Akashi Takuya, Furuya Yuzo, Ohta Shoichiro, Fuse Hideki
Department of Urology, Toyama Medical and Pharmaceutical University Faculty of Medicine, Sugitani, Toyama, Japan.
Urology. 2003 Dec;62(6):1078-82. doi: 10.1016/s0090-4295(03)00768-4.
To assess immunohistochemically the pattern of tissue factor (TF) expression in patients with metastatic prostate cancer, because TF is aberrantly expressed in human cancer. TF is the primary initiator of the coagulation cascade.
Seventy-three patients with untreated metastatic prostate cancer who received hormonal therapy were included in the present study. Biopsy specimens were stained with anti-human TF antibody. We evaluated the histologic grade, extent of bony metastasis, clinical response to hormonal therapy, and patient prognosis.
TF was detected in 75.3% of the tumors of the patients with metastatic prostate cancer. TF expression showed no association with histologic grade, extent of bony metastasis, or clinical response to hormonal therapy. Patients with TF-positive tumors had a poorer cause-specific survival than those with TF-negative tumors. Multivariate analysis showed that TF expression, clinical response to hormonal therapy, and extent of bony metastasis were significant prognostic factors.
The TF content measured using immunohistochemical staining was a useful prognostic factor for patients with metastatic prostate cancer treated with androgen withdrawal therapy.

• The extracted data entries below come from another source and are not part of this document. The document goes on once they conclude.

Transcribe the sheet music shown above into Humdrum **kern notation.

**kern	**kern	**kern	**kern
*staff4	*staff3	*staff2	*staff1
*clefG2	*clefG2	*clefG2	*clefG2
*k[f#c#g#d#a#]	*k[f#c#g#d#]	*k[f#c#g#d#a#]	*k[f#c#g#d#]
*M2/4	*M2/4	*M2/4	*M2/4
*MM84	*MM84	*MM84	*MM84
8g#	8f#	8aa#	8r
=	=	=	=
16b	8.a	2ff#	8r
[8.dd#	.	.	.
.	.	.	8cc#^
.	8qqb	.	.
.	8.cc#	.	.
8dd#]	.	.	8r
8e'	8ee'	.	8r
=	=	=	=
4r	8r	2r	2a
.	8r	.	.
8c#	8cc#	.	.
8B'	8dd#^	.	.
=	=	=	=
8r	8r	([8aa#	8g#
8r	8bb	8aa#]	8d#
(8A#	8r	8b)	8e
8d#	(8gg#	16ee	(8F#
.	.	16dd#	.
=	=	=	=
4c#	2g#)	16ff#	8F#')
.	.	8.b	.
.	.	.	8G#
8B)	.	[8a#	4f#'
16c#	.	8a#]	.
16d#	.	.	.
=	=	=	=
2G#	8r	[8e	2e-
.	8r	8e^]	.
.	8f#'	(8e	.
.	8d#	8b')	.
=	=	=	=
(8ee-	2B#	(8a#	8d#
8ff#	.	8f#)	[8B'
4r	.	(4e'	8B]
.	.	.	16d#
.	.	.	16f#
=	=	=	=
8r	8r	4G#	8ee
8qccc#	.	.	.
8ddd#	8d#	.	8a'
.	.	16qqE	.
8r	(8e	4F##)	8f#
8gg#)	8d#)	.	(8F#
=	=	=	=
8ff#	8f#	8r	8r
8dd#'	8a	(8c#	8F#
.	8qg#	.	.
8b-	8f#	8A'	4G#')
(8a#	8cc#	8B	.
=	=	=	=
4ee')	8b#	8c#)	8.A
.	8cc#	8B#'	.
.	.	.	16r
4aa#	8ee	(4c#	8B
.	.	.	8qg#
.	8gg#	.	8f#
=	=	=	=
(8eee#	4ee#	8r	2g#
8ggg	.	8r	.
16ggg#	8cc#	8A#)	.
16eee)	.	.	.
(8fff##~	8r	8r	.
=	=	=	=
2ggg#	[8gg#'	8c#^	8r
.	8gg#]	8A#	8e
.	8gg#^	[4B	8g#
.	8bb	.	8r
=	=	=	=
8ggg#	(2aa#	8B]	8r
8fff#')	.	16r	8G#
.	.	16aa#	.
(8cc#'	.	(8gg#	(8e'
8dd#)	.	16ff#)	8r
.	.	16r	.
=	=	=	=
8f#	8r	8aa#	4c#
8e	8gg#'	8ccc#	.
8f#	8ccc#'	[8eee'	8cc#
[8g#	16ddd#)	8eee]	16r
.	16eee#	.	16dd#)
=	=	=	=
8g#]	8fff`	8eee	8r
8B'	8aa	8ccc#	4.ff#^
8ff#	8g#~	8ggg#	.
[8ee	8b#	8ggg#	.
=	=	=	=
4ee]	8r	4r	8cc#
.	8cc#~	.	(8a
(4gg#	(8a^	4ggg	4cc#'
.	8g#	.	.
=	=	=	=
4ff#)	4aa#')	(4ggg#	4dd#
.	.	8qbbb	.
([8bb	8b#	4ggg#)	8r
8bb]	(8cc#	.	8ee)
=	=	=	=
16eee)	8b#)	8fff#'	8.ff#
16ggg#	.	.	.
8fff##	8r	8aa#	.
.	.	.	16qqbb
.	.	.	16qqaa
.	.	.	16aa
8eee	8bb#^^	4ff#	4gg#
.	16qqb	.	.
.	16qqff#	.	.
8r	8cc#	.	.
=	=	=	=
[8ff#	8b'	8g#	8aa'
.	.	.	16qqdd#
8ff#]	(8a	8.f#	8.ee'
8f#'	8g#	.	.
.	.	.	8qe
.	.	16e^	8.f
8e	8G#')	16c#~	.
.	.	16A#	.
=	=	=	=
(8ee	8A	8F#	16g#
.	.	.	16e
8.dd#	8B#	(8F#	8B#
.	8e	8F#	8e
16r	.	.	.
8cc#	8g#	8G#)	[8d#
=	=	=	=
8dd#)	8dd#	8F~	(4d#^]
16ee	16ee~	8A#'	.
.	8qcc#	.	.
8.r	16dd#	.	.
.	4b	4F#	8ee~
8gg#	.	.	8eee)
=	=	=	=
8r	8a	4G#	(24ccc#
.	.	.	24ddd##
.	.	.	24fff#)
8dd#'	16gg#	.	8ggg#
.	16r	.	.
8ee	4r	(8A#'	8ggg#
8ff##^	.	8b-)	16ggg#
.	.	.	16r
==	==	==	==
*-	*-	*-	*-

鉴于组织因子(TF)在人类癌症中存在异常表达,且TF是凝血级联反应的主要启动因子,故采用免疫组织化学方法评估转移性前列腺癌患者的TF表达模式。
本研究纳入73例接受激素治疗的未经治疗的转移性前列腺癌患者。活检标本用抗人TF抗体染色。我们评估了组织学分级、骨转移程度、对激素治疗的临床反应以及患者预后。
在转移性前列腺癌患者的75.3%的肿瘤中检测到TF。TF表达与组织学分级、骨转移程度或对激素治疗的临床反应无关。TF阳性肿瘤患者的病因特异性生存率低于TF阴性肿瘤患者。多变量分析显示,TF表达、对激素治疗的临床反应和骨转移程度是重要的预后因素。
使用免疫组织化学染色测量的TF含量是接受雄激素剥夺治疗的转移性前列腺癌患者的有用预后因素。